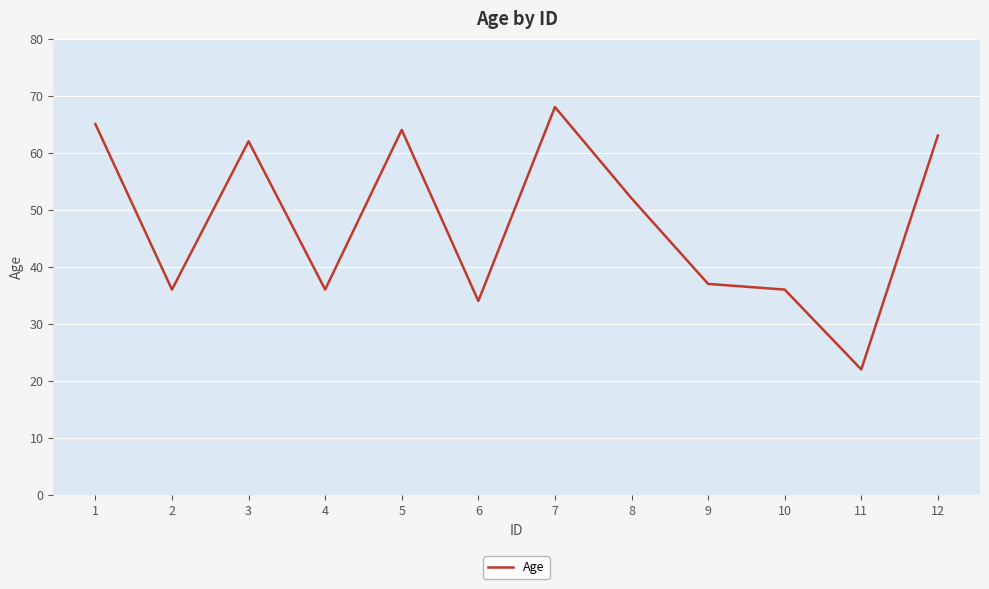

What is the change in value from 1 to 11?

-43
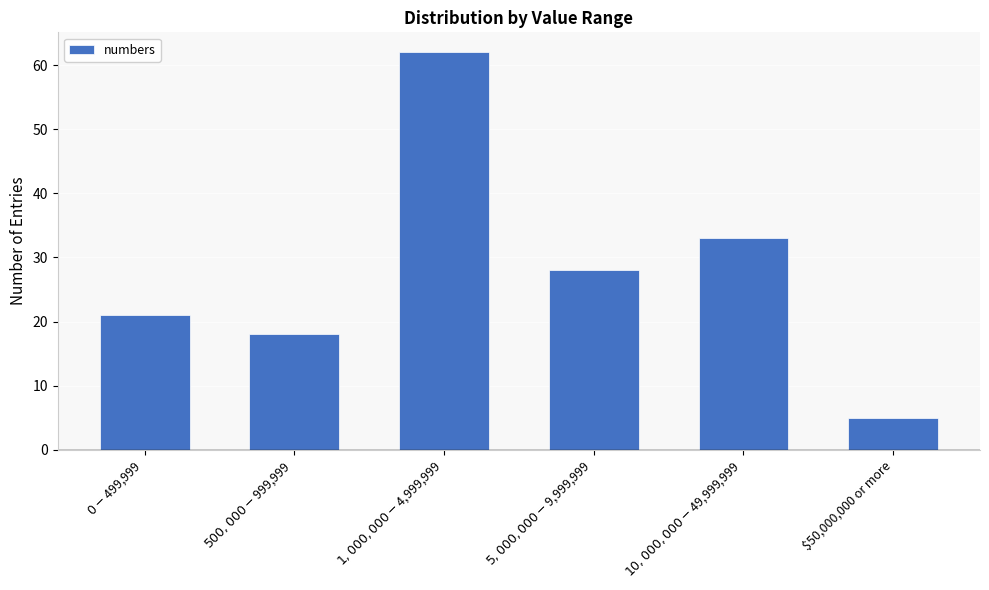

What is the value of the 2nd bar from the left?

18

--

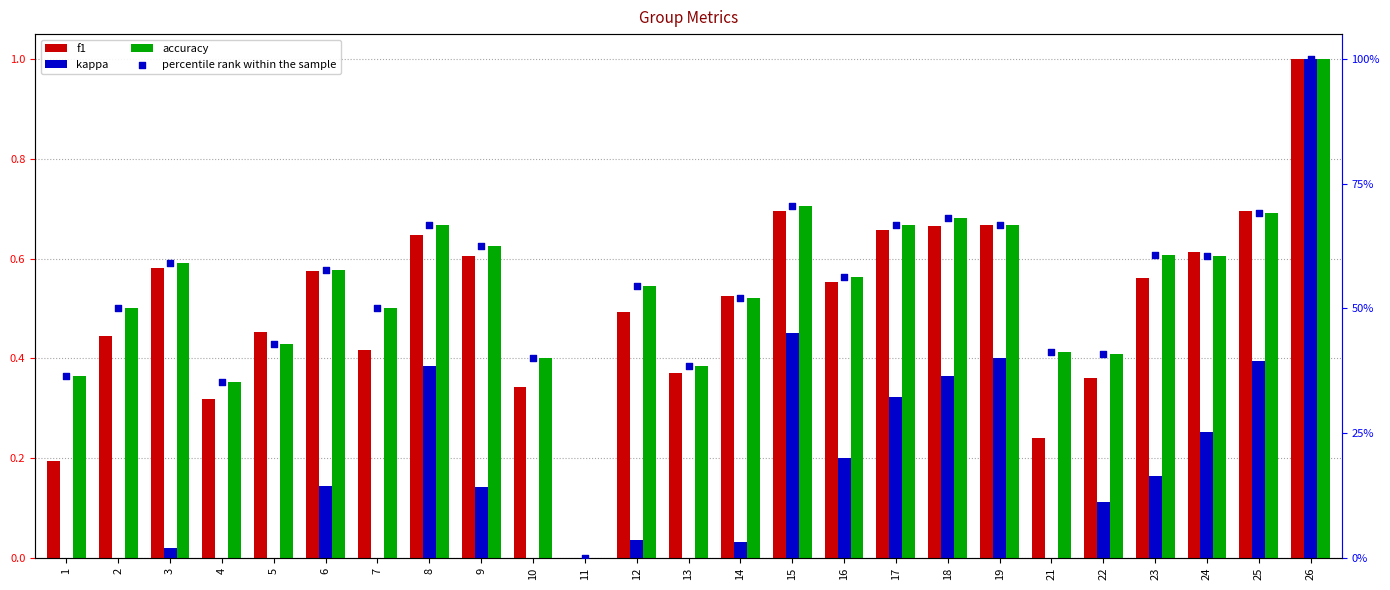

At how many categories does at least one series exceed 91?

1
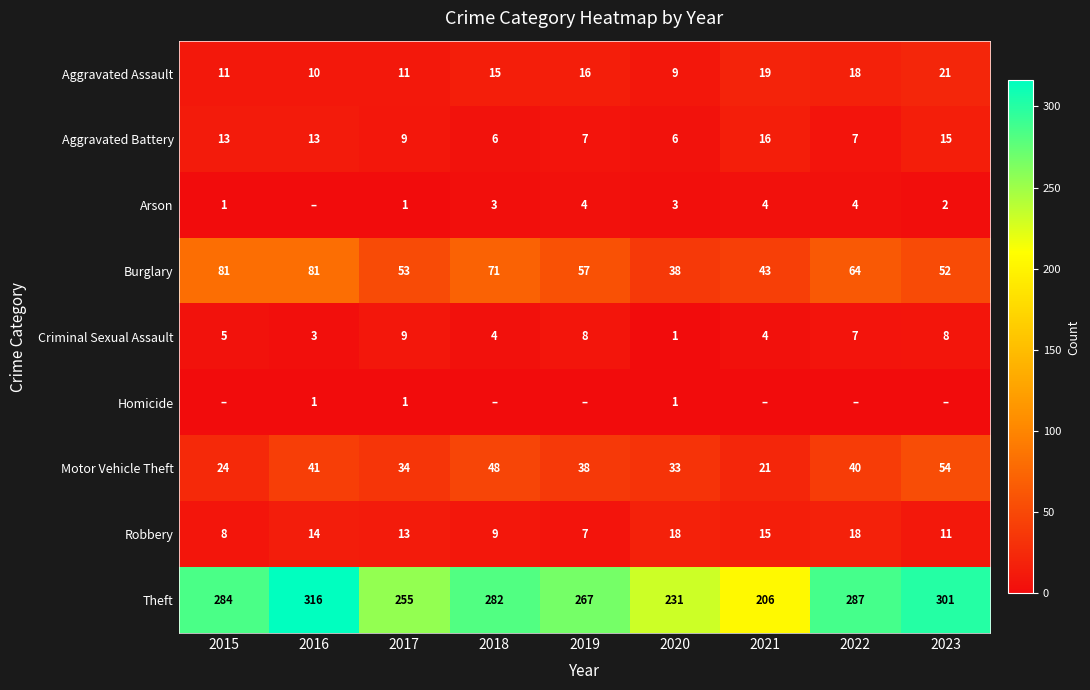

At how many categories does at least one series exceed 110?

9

◆ **AIM OF THE TASK**
Could you copy out the records above, from the line with "What is the change in value from 1 to 11?" through the line with "What is the value", including both of those lines and leaving out the pictures?

◆ **RESULT OF THE EXERCISE**
What is the change in value from 1 to 11?

-43

What is the value of the 2nd bar from the left?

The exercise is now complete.